The sleek craft swam slowly against the current, skimming just above the reeds that surfaced slightly above the water’s break. It sank into the murky mire of the river bottom on several occasions requiring the team members to free it with oars. When they finally cleared the lights of Umm Qasr, Jacob steered the Zodiac into the relative safety of the river’s center and powered up the electric impeller. The boatman and his crew disappeared speedily into the dark. His dilated pupils reflected the greenish hue of his NVGs as he stood at the helm of his skiff, ferrying his men like Charon upon the river Styx.

They passed Khor Al Zubair at 0200 hours, making good progress toward Basrah and their 0400 ETA. Jacob and his team avoided detection thus far and relief began to set in as the lights of Basrah appeared in the distance. Jacob checked the Zodiac’s GPS. They were within five miles of the city of 1.5 million inhabitants, Iraq’s second-largest, behind Baghdad. He toggled his communications control and switched to the secondary frequency. His earbuds squelched faintly for a moment and then he spoke.
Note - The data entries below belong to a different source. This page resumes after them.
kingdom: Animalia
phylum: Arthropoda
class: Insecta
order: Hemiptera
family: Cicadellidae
“This is Delta Hotel, radio-check over.” He spoke the NATO phonetic alphabet for his call-sign Duckhunt. The earbud hissed with static. No answer. “This is Delta Hotel, radio-check over.”
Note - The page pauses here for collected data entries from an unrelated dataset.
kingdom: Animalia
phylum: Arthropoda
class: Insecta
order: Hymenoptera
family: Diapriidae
“Roger Delta Hotel, this is Juliet Bravo. I read you Lima Charlie over,” John’s voice was unmistakable and comforting. “We have you on our thermals. You are clear to rendezvous in five mikes. Careful of the sandbars out there; they’re hard to spot and will be on your port.”
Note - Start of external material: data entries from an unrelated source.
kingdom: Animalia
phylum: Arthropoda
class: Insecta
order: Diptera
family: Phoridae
Jacob ignored the GPS and navigated by the sonar display which was more useful in avoiding the sandbars that rose frequently and sharply up through the incredibly shallow waters around Basrah. For such an important city, the Iraqi government and Coalition Authority had not seen fit to dredge or widen the narrow and treacherous waters around it. The only deep water port in the region was the port in Umm Qasr, and that was barely serviceable by 19th Century standards.

John’s voice crackled to life once again, “Delta Hotel this Juliet Bravo over.”

“Send it,” Jacob replied.

“Delta Hotel we’re going light your path. Follow to our position, over.” Suddenly, a bright beam of yellow light streaked through the green filter of his NVGs. Tim immediately keyed in on the unexpected flash, and peered under his NVGs to satisfy himself that they had not been spotlighted. Jacob turned the Zodiac toward the infrared beam, and drove to a secluded pier where he idled, the craft. The current made it difficult to hold the position, but he was not about to moor the Zodiac. Doug looked up a ten foot, fire-escape style ladder that dangled precariously off of the side of the pier. Everyone on the Zodiac was alert with weapons drawn.

“Don’t shoot me in the face. I got a Hollywood career ahead of me,” John exclaimed jokingly as he popped out above them silhouetted against the yellow-hued luminescence of the dock lights. John waved them up, and Jacob and his team ascended the ladder. One of John’s men climbed down and took the Zodiac, disappearing back into the dark river.

“Glad you ladies could make it!” John slapped Jacob firmly on the back as he walked them over to a couple of white Toyota 4Runners. “Around here these will draw less attention than any military vehicle. Same goes for fatigues. They are a no go. Everyone strip off your black tactical clothes.” John grabbed a duffle bag out of the back seat of the lead SUV, and pulled out a couple of red-checkered keffiyeh, the traditional Iraqi headdress, that could be used both as a turban or simply wrapped around the face and neck as a protective scarf against the frequent sandstorms.

“Here put these on,” John threw some tan cargo pants and shirts their way. “From now on you guys are just some regular looking schmucks trying to blend in as much as possible.” He looked back at the hulking Doug and said, “Well I guess everyone but you big man. You better find a bridge somewhere and hide under it! At least you’re the right color!”